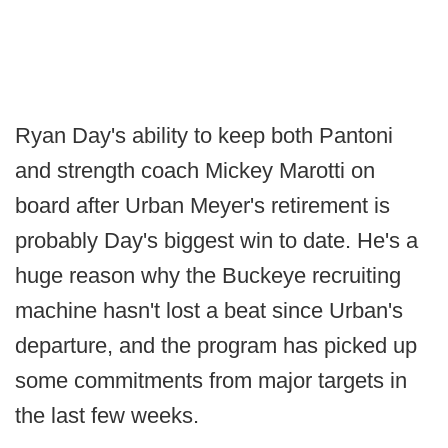
Ryan Day's ability to keep both Pantoni
and strength coach Mickey Marotti on
board after Urban Meyer's retirement is
probably Day's biggest win to date. He's a
huge reason why the Buckeye recruiting
machine hasn't lost a beat since Urban's
departure, and the program has picked up
some commitments from major targets in
the last few weeks.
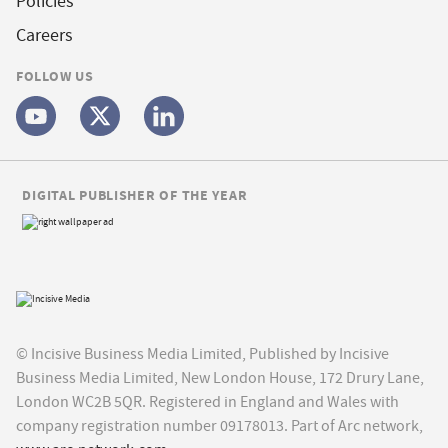
Policies
Careers
FOLLOW US
DIGITAL PUBLISHER OF THE YEAR
© Incisive Business Media Limited, Published by Incisive
Business Media Limited, New London House, 172 Drury Lane,
London WC2B 5QR. Registered in England and Wales with
company registration number 09178013. Part of Arc network,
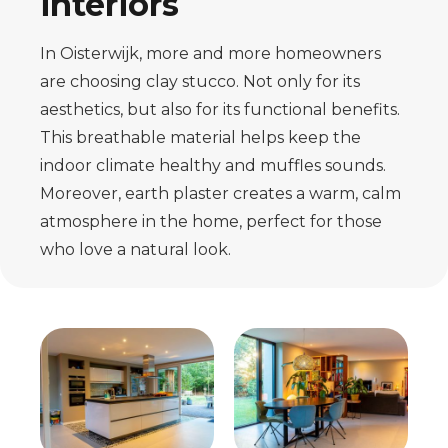
interiors
In Oisterwijk, more and more homeowners
are choosing clay stucco. Not only for its
aesthetics, but also for its functional benefits.
This breathable material helps keep the
indoor climate healthy and muffles sounds.
Moreover, earth plaster creates a warm, calm
atmosphere in the home, perfect for those
who love a natural look.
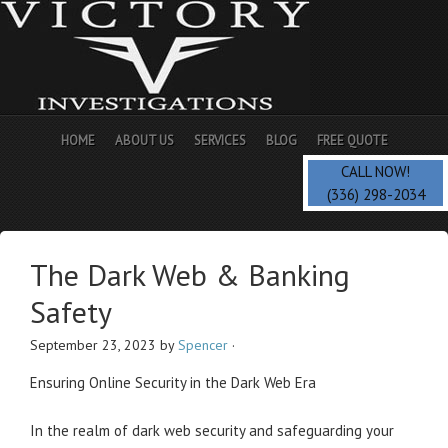
HOME
ABOUT US
SERVICES
BLOG
FREE QUOTE
CALL NOW!
(336) 298-2034
The Dark Web & Banking
Safety
September 23, 2023
by
Spencer
·
Ensuring Online Security in the Dark Web Era
In the realm of dark web security and safeguarding your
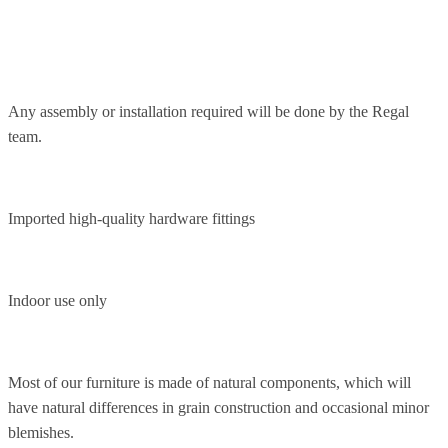
Any assembly or installation required will be done by the Regal
team.
Imported high-quality hardware fittings
Indoor use only
Most of our furniture is made of natural components, which will
have natural differences in grain construction and occasional minor
blemishes.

---*---

Prompt: Everything from the line containing "Indoor use only" to the last line of the entries above should be quoted exactly, and only that.

Solution for this exercise:
Indoor use only
Most of our furniture is made of natural components, which will
have natural differences in grain construction and occasional minor
blemishes.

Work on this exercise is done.